- Opening Delimiter -
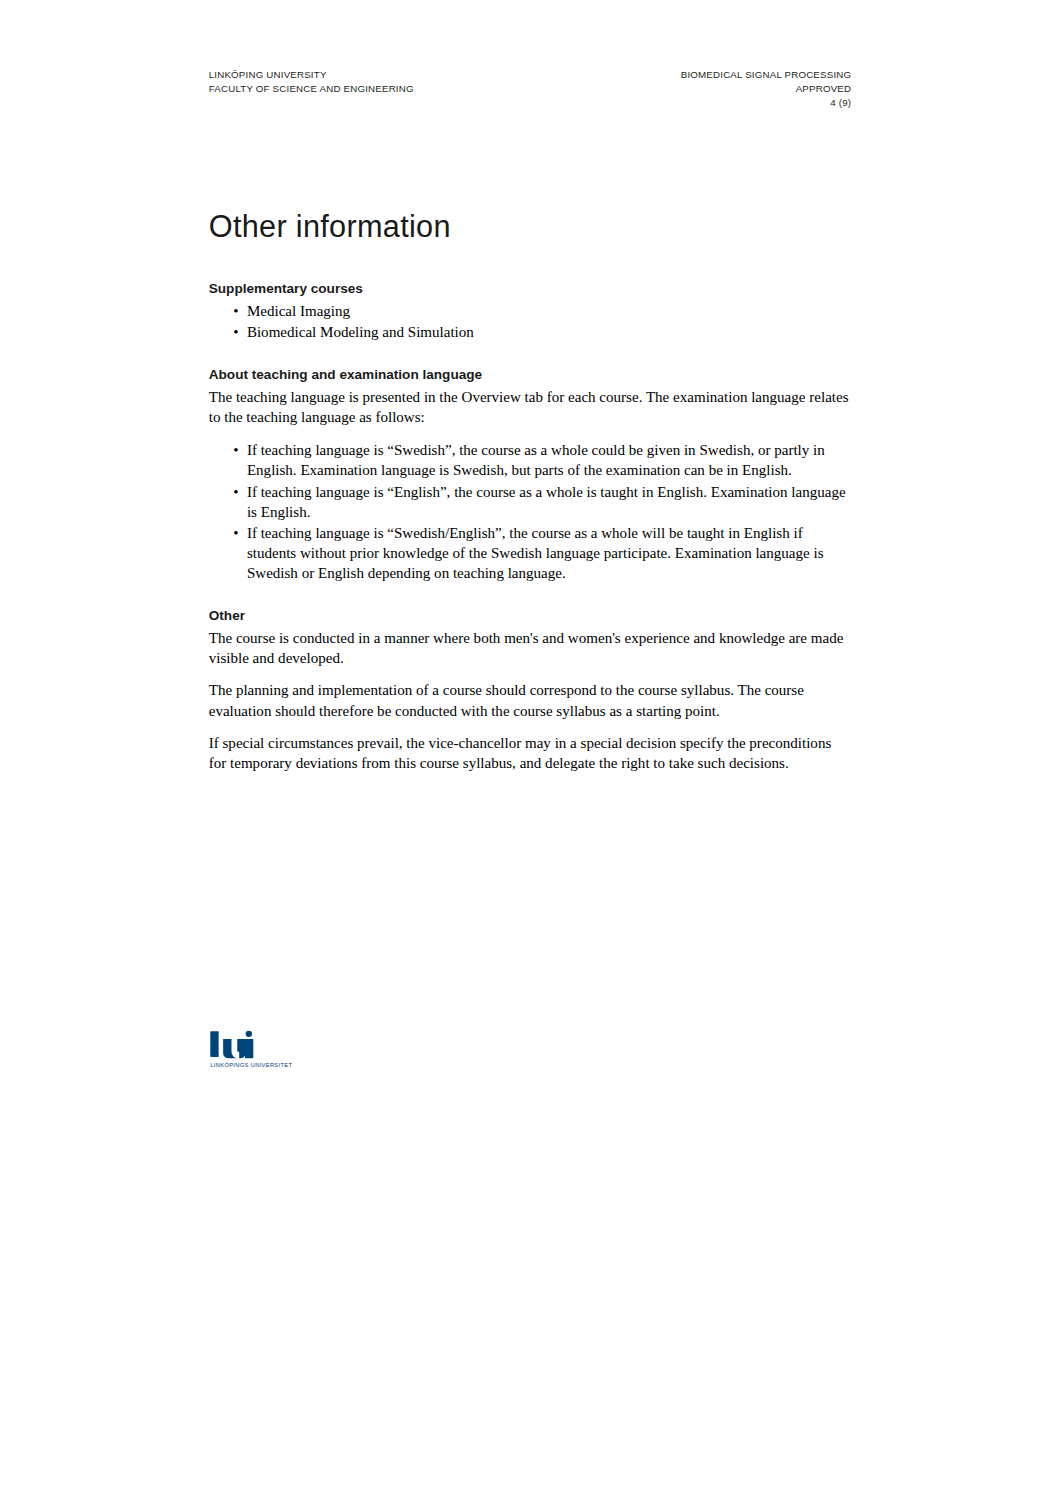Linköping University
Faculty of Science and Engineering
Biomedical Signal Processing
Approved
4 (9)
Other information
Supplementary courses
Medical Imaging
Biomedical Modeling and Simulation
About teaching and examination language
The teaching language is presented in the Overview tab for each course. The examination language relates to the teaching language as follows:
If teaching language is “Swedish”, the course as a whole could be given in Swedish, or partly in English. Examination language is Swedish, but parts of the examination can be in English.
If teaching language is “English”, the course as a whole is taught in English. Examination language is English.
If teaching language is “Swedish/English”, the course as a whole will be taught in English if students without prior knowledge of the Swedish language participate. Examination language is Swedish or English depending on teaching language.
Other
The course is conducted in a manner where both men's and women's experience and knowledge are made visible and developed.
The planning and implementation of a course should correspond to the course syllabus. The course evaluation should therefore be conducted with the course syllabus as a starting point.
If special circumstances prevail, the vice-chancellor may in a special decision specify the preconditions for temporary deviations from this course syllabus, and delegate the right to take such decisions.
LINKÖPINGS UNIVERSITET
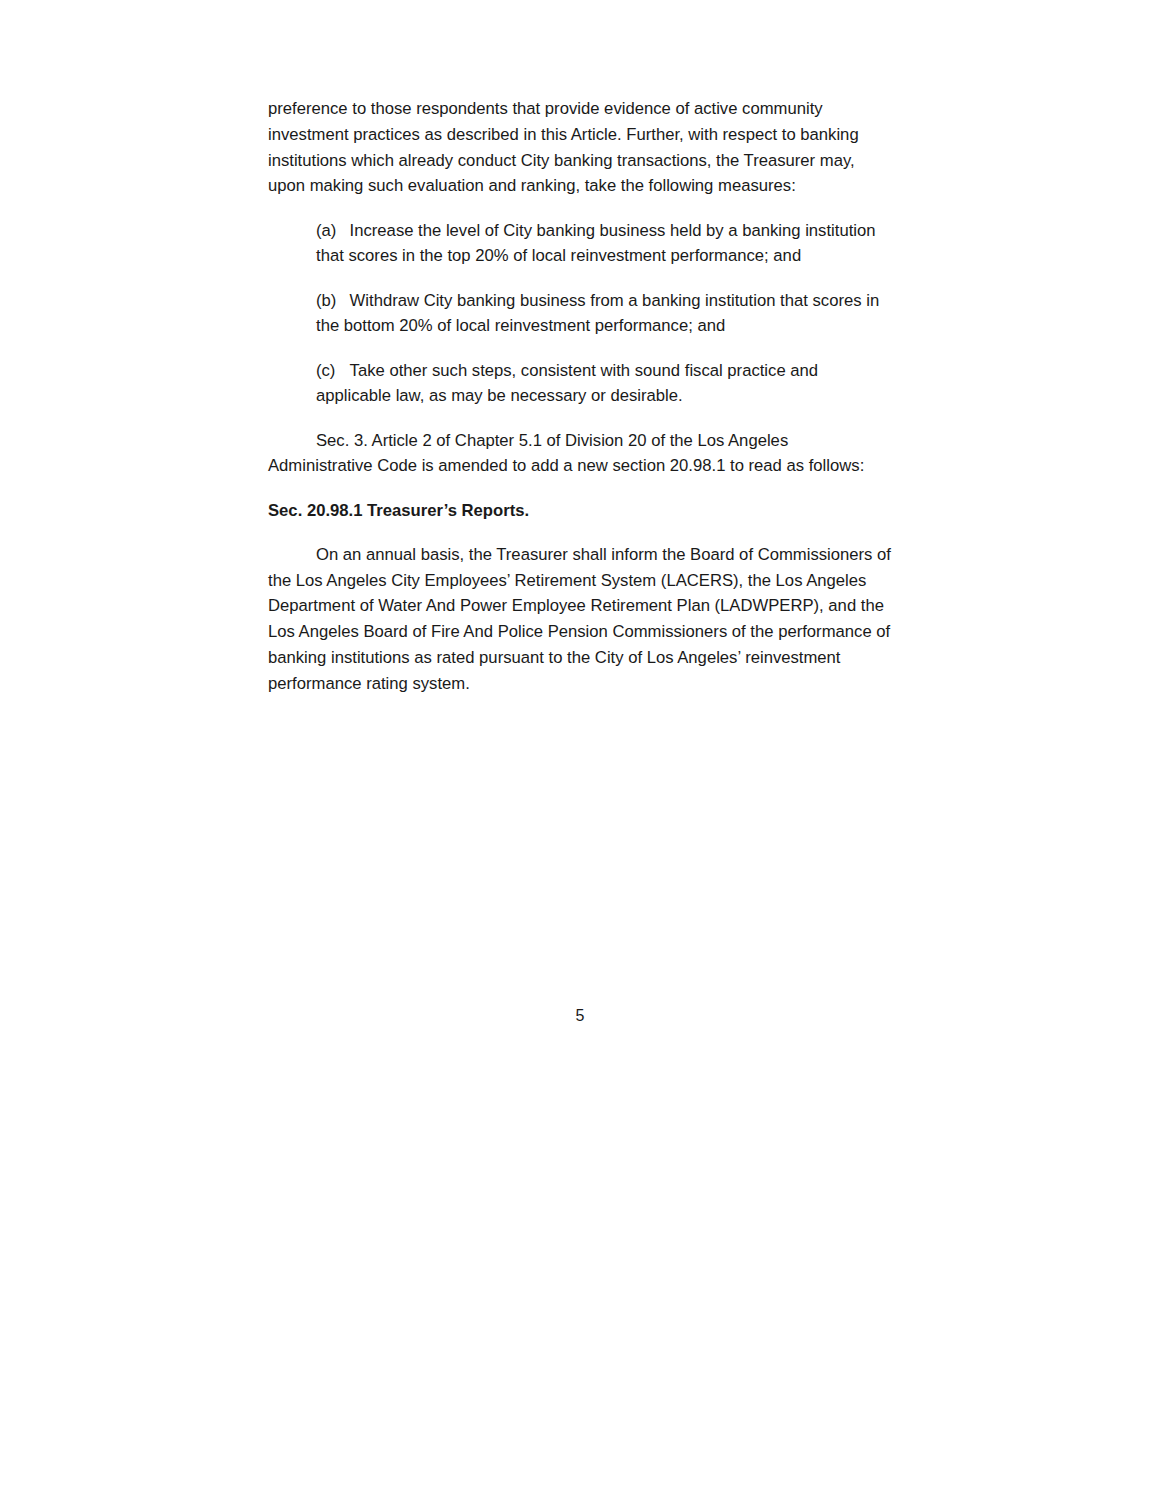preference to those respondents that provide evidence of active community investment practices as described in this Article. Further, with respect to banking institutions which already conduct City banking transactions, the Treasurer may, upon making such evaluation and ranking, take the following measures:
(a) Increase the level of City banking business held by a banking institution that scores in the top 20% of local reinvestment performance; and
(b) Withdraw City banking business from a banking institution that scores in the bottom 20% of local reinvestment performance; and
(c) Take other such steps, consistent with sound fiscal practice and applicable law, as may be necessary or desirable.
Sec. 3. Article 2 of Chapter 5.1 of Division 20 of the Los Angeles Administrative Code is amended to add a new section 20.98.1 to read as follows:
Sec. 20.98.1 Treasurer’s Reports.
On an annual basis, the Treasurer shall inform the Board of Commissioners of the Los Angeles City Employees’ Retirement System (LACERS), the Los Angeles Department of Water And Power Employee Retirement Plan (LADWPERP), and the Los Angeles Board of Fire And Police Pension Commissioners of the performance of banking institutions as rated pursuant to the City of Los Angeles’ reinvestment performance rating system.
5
- Closing Delimiter -
Repeat, exactly as they stand above, the lines from the line with "The teaching language is" to the line with "language is English.", both lines included.

Output of the task:
The teaching language is presented in the Overview tab for each course. The examination language relates to the teaching language as follows:
If teaching language is “Swedish”, the course as a whole could be given in Swedish, or partly in English. Examination language is Swedish, but parts of the examination can be in English.
If teaching language is “English”, the course as a whole is taught in English. Examination language is English.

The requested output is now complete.